Lenfoma, talasemi, lösemiye karşı tesirli
Kordon kanı ve dokusuna pek çok hastalığın tedavisine yönelik yapılan klinik araştırmalarda başvurulduğunu belirten Prof. Ateş, “Kordon kanı, kan hücrelerini oluşturan hematopoietik kök (kan yapıcı) hücrelerden bol ölçüde içerir. Bu hücreler, lenfoma, talasemi (Akdeniz anemisi), lösemi üzere kan kanseri ve kalıtsal kan hastalıklarında, ayrıyeten kemik iliği nakline muhtaçlık olması durumunda tedavi emelli kullanılabiliyor. Son periyottaki klinik araştırmalar da kordon kanının multiple skleroz (MS), serebral palsi (beyin felci), otizm, Alzheimer, Parkinson, HIV üzere tedavisi güçlü hastalıklara yönelik yapılan araştırmalarda müspet sonuçlar ortaya koyduğunu gösteriyor. Kordon dokusundaki onarıcı mezenkimal kök hücreler ise son vakitlerde tıpta aklınıza gelebilecek her hastalık için klinik araştırmalarda denenmekte olup başta otoimmün hastalıklar, metabolik bozukluklar, ortopedik ve romatolojik sorunlarda ayrıyeten organ ve doku yenilenmesine muhtaçlık duyulan pek çok hastalıkta aktiflik gösteriyor.

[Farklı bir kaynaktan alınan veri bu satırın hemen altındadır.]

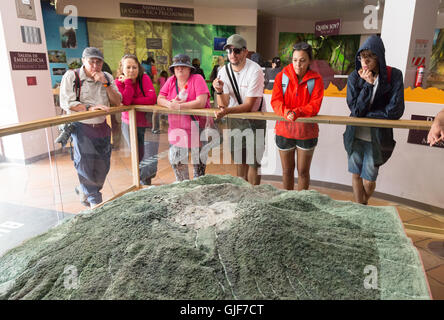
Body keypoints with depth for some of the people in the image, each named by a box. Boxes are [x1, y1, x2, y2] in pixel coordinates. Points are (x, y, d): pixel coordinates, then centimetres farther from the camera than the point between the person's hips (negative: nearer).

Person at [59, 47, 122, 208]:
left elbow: (117, 102, 0)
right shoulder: (71, 76, -7)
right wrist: (90, 108, -24)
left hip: (101, 127, 5)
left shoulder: (107, 77, 6)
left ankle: (84, 191, 36)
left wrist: (106, 84, -13)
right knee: (86, 165, -3)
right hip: (81, 127, -4)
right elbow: (66, 103, -13)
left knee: (102, 166, 10)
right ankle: (95, 201, 14)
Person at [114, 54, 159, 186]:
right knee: (138, 158, 12)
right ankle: (144, 182, 38)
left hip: (148, 124, -1)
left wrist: (132, 101, -19)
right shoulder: (119, 82, -7)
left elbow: (152, 99, -23)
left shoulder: (144, 78, -9)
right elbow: (125, 101, -25)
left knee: (152, 158, -6)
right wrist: (128, 81, -23)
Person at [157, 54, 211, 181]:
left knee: (199, 161, 4)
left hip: (197, 129, -4)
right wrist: (170, 103, -18)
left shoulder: (197, 79, -9)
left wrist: (178, 106, -23)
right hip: (176, 129, 5)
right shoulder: (171, 80, 7)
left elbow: (201, 102, -21)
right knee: (175, 159, 9)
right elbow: (159, 99, 4)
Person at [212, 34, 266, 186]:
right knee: (239, 160, 14)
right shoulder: (224, 71, -7)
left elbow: (248, 105, -24)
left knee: (253, 161, -3)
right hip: (234, 118, 5)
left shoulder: (255, 71, -21)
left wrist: (227, 111, -39)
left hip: (254, 118, -4)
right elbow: (223, 105, -10)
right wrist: (219, 91, -30)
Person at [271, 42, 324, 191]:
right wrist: (286, 112, -30)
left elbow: (315, 105, -13)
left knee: (303, 171, 9)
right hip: (284, 130, 1)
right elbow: (275, 101, -9)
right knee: (287, 171, 14)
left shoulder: (316, 79, -5)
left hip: (306, 130, -1)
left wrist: (296, 112, -30)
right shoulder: (281, 76, -2)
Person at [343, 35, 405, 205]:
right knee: (356, 175, 11)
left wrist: (364, 115, -13)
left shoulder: (394, 75, -9)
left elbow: (395, 111, -15)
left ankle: (363, 205, 38)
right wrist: (368, 84, -20)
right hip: (355, 136, 2)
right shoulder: (354, 77, -6)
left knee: (369, 181, 6)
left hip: (377, 138, -1)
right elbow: (355, 109, -13)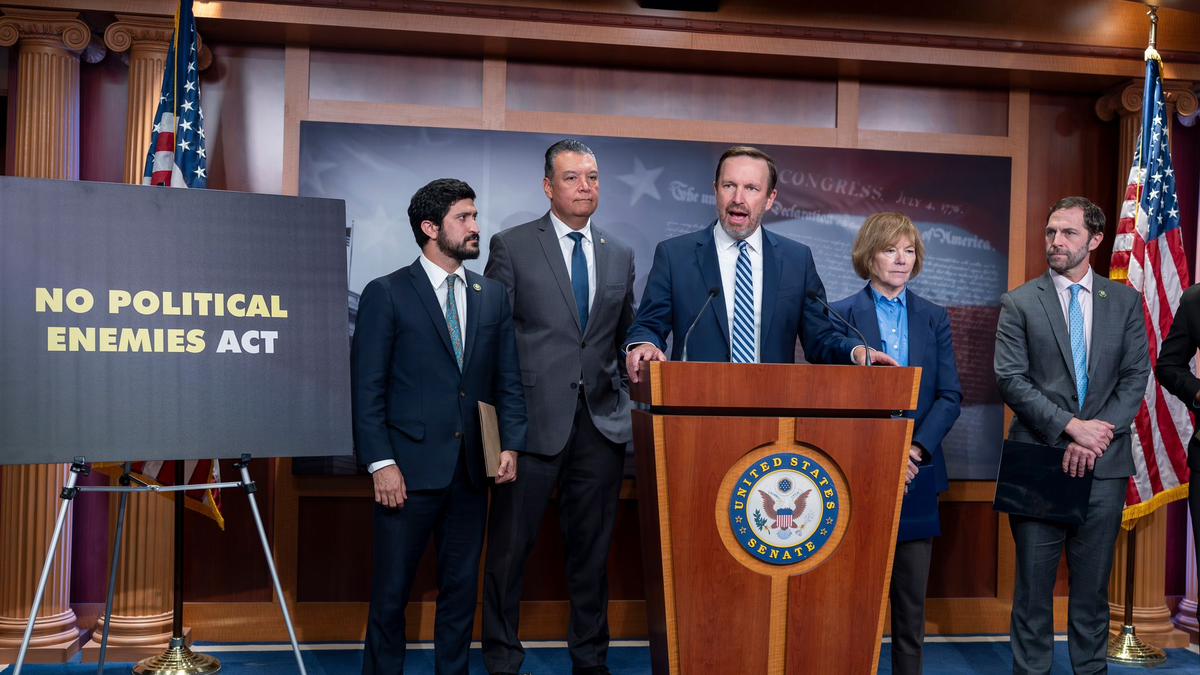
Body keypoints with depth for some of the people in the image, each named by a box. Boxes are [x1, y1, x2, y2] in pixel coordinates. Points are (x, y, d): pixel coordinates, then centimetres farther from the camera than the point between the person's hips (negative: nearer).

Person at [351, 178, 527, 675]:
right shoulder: (386, 294, -1)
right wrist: (380, 462, -12)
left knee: (461, 590, 13)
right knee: (391, 593, 4)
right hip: (410, 467, -4)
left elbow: (508, 381, 12)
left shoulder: (493, 296, 12)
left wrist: (511, 444, -1)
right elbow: (367, 387, -5)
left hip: (471, 470, 4)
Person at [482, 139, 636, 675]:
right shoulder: (511, 246, 2)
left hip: (602, 423, 4)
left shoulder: (620, 255, 14)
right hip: (535, 419, -3)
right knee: (510, 546, 4)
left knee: (592, 547, 12)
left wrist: (627, 396, 0)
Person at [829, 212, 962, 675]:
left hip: (916, 475, 3)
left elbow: (950, 395, 4)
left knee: (912, 596, 10)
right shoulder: (840, 316, 0)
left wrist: (917, 447, -11)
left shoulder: (933, 318, 10)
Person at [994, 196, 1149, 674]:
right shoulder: (1019, 303, 2)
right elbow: (1010, 379, -6)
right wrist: (1070, 426, -15)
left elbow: (1136, 376, 3)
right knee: (1033, 582, 5)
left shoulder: (1125, 301, 9)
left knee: (1093, 582, 11)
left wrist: (1095, 437, -10)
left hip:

Birebir vakitte eklem hasarı, yara ve yanıklar, sarı benek hastalığı yanısıra bağışıklık sistemini düzenleyici tesirinden ötürü hücre/organ nakli sonrası görülebilen doku reddi tedavilerinde de çok sayıda çalışma yürütülüyor” bilgilerini paylaştı.
Anne ve bebeğe acı vermeden alınıp saklanıyor
Kordon kanı ve dokusunun anne ve bebeğe hiçbir ziyan vermeden, ağrı ve sancı olmaksızın çarçabuk toplanabildiğini aktaran Prof. Dr. Utku Ateş, “Bebeğin doğumunun çabucak akabinde yaklaşık 30-60 saniye kadar bir mühlet plasentadan bebeğe kan akışı bekleniyor. Akabinde kordon klemplenerek kesiliyor ve plasenta ile göbek kordonunun içindeki kan özel bir torbaya alınıyor. Çabucak akabinde da 15-20 cm uzunlukta kordon dokusu kesilerek özel doku transfer kitine yerleştiriliyor. 2-5 dakika üzere kısa bir müddette tamamlanan süreç sonucunda toplanan kaynaklar saklama süreci için kan ve doku bankasına teslim ediliyor. Bu süreçler için kesinlikle Sıhhat Bakanlığı’nın müsaadesiyle, şimdiki memleketler arası kalite ve güvenlik standartlarına uyumlu sürece ve saklama hizmeti verebilen hücre ve doku bankaları tercih edilmelidir. Özel süreçlerle ayrıştırılan uygun kök hücreler, eksi 196 °C’de bu hedef için hazırlanmış sıvı azot tanklarında özel şartlarda saklamaya alınıyor. Yapılan bilimsel çalışmalar kordon kanı bankacılığı ile kök hücrelerin 25 yıla kadar sağlıklı bir halde saklanabildiğini gösteriyor” tabirlerini kullandı.